Faremo meglio a prepararci psicologicamente a ridimensionare tutte le istituzioni, compreso il governo, le scuole e i college, le corporazioni e gli ospedali. Tutte le tendenze dell’ultimo mezzo secolo tese alla centralizzazione e alla gigantificazione dovranno essere invertite. Il Governo sarà bramoso di reddito, oltre che impotente su più alta scala. Le scuole superiori centralizzate in tutta la nazione si dimostreranno il nostro più frustrante cattivo investimento. Dovremo probabilmente rimpiazzarle con qualche forma di educazione a domicilio, consentendo l’aggregazione di unità di quartiere. Molti college, pubblici e privati andranno in fallimento quando l’istruzione superiore cesserà di essere un’attività di “consumo”. Le aziende di dimensioni tali da operare su scala globale non ce la faranno. Questo comprende probabilmente le operazioni di tutte le catene nazionali di “superstore”. Dovranno essere rimpiazzate con piccole attività locali e regionali. Dovremo riaprire molti ospedali di piccole cittadine che sono stati chiusi nei recenti anni, ed aprire molte nuove operazioni sanitarie locali di tipo ambulatoriale come parte integrante della grande riforma della medicina americana.
Mettiamo da parte per un attimo l’immigrazione legale e impegniamoci seriamente per implementare le leggi sull’immigrazione illegale. Smettiamo di mentire a noi stessi e smettiamo di usare astuzie semantiche come chiamare gli immigrati illegali immigrati “non documentati”.

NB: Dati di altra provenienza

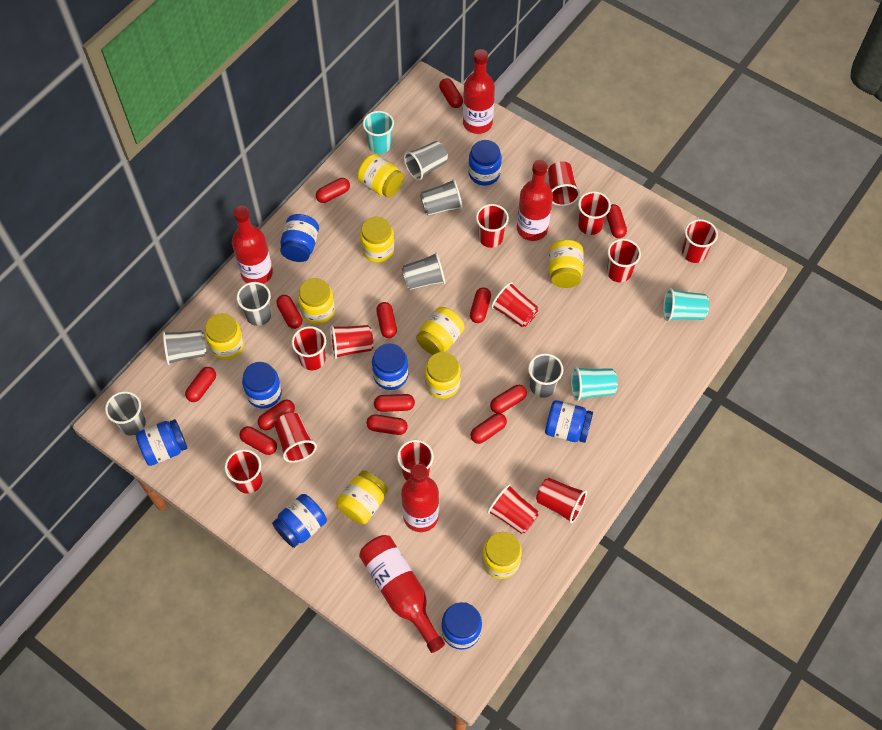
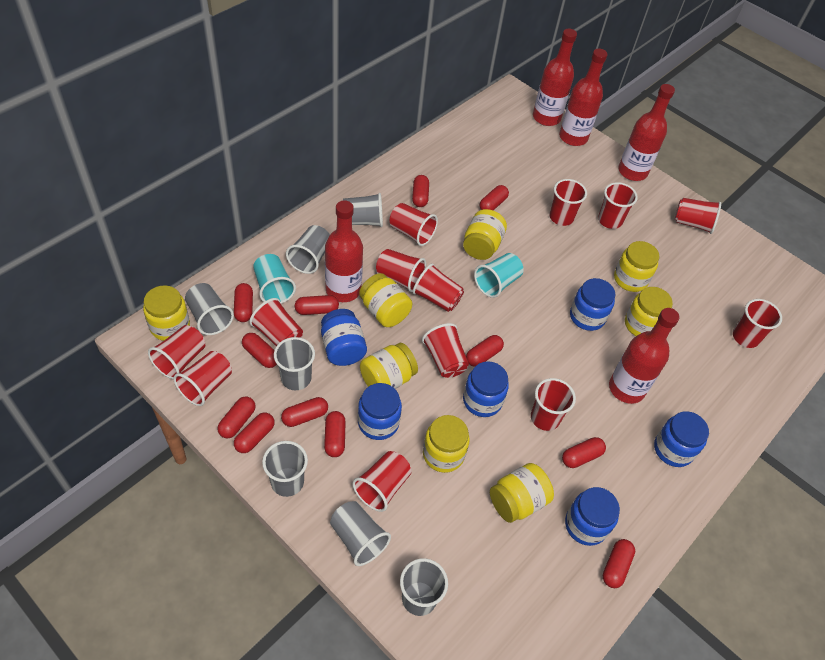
blue jar: 8 -> 6
red capsule: 13 -> 12
turquoise cup: 3 -> 2
yellow jar: 9 -> 8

Prepariamoci psicologicamente alla distruzione di molta “ricchezza” fittizia – e lasciamo che gli strumenti e le istituzioni fondate sulla ricchezza fittizia vadano in fallimento, anziché sostenerle con il supporto vitale del credito. Come ogni altra cosa nella nostra vita di nazione, la finanza deve ritornare ad una dimensione adeguata alle nostre circostanze – ossia a ciò che la realtà consente. Il processo è comunque iniziato, sia che il pubblico ve ne sia preparato o meno. Apprenderemo presto del crollo di banche dappertutto. Statene alla larga se potete.
Prepariamoci psicologicamente ad un clima socio-politico di rabbia, lamentele e risentimento. Molti singoli individui si troveranno a corto di risorse negli anni a venire. Saranno alquanto inquieti e cercheranno di punire e usare gli altri come capri espiatori. Gli Stati Uniti sono una delle poche nazioni al mondo che non abbia attraversato una convulsione socio-politica nel secolo scorso. Ma nonostante diciamo a noi stessi di essere speciali, non siamo immuni alle forze che hanno portato le altre società agli estremi. L’ascesa dei nazisti, il terrore sovietico, la “rivoluzione culturale”, gli olocausti e i genocidi –– queste sono tutte cose che possono succedere a qualsiasi popolo portato alla disperazione.